- TEXTE DE LA PAGE:
++++++++++

L’audience du 21 octobre avait pour but d’examiner une requête des avocats du journaliste visant à reporter l’examen de la demande d’extradition formulée par les États-Unis, programmé au 25 février 2020. Julian Assange s’est vu, en effet, confisquer l’ensemble de son matériel informatique et de ses documents de travail, ce qui l’empêche, selon ses conseils, de préparer correctement sa défense. Cette tentative a été finalement balayée par le tribunal.
Dans son compte rendu Craig Murray décrit une audience à charge, marquée par la présence de « cinq représentants du gouvernement américain […] assis derrière les avocats dans le tribunal », et discutant ouvertement avec les avocats du ministère public avant de répondre aux questions de la présidente du tribunal.
Officiellement, Julian Assange a été interpellé par les autorités britanniques pour avoir violé, en 2012, sa libération conditionnelle en se réfugiant dans l’ambassade équatorienne à Londres alors qu’il était sous le coup d’un mandat d’arrêt lancé par la justice suédoise, qui l’accuse d’agressions sexuelles. Jugé au mois de mai pour ces faits, il a été condamné à cinquante semaines de prison.
Dès son arrestation, la justice américaine avait annoncé l’ouverture de poursuites pour « conspiration en vue d’une intrusion informatique ». Le 23 mai, le Département de la justice ajoutait pas moins de dix-sept autres charges, dont la violation de l’« Espionage Act », punissables au total de 175 années de prison.
L’acte d’accusation vise explicitement le rôle de Julian Assange dans la diffusion en 2010 par WikiLeaks des documents fournis par l’ex-soldate Chelsea Manning détaillant, notamment, des exactions de l’armée américaine en Irak et en Afghanistan. « Assange, les affiliés à WikiLeaks ont partagé l’objectif commun de subvertir les restrictions légales sur des informations classifiées et de les disséminer publiquement », accuse notamment le document du Département de la justice.

++++++++++

- EXERCICES À FAIRE:
• 1. Transcrivez mot pour mot le passage du texte sur Julian Assange qui commence aux mots « L’audience du 21 » et s'arrête après « présidente du tribunal. ».
• 2. Traduisez en anglais cette phrase du texte sur Julian Assange : « Dès son arrestation, la justice américaine avait annoncé l’ouverture de poursuites pour « conspiration en vue d’une intrusion informatique ». »
• 3. D'après le texte sur Julian Assange, à quelle date l'examen de la demande d'extradition des États-Unis était-il prévu ?
Les items ne sont pas utiles ici.

++++++++++

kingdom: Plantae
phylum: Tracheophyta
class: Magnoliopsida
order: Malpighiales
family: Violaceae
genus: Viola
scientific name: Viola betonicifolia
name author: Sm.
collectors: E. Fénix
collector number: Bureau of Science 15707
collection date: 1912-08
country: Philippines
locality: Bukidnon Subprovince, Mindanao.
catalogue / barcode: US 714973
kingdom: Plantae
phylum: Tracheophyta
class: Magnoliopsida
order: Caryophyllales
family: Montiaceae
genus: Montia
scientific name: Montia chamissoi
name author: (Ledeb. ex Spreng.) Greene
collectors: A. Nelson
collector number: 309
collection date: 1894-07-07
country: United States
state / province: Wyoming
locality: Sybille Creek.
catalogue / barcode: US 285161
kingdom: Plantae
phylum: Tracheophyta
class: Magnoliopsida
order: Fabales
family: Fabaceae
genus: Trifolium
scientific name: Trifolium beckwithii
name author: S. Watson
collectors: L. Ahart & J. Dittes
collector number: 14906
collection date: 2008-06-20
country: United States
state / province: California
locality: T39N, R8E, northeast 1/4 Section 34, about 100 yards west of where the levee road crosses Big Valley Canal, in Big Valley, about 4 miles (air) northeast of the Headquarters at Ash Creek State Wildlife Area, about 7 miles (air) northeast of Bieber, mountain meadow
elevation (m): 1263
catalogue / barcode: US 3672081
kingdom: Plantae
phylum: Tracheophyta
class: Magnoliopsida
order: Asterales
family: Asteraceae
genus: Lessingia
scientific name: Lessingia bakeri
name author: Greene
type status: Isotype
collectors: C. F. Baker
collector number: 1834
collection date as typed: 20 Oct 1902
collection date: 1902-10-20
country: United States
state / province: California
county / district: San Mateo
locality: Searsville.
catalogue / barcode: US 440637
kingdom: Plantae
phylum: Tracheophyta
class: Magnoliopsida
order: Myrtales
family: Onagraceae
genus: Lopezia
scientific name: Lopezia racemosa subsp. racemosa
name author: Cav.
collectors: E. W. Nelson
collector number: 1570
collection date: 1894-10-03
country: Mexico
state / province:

++++++++++

- CORRIGÉ DES EXERCICES:
• 1.
L’audience du 21 octobre avait pour but d’examiner une requête des avocats du journaliste visant à reporter l’examen de la demande d’extradition formulée par les États-Unis, programmé au 25 février 2020. Julian Assange s’est vu, en effet, confisquer l’ensemble de son matériel informatique et de ses documents de travail, ce qui l’empêche, selon ses conseils, de préparer correctement sa défense. Cette tentative a été finalement balayée par le tribunal.
Dans son compte rendu Craig Murray décrit une audience à charge, marquée par la présence de « cinq représentants du gouvernement américain […] assis derrière les avocats dans le tribunal », et discutant ouvertement avec les avocats du ministère public avant de répondre aux questions de la présidente du tribunal.

• 2. As soon as he was arrested, the U.S. justice system had announced that it was bringing charges of "conspiracy to commit computer intrusion."

• 3. Au 25 février 2020.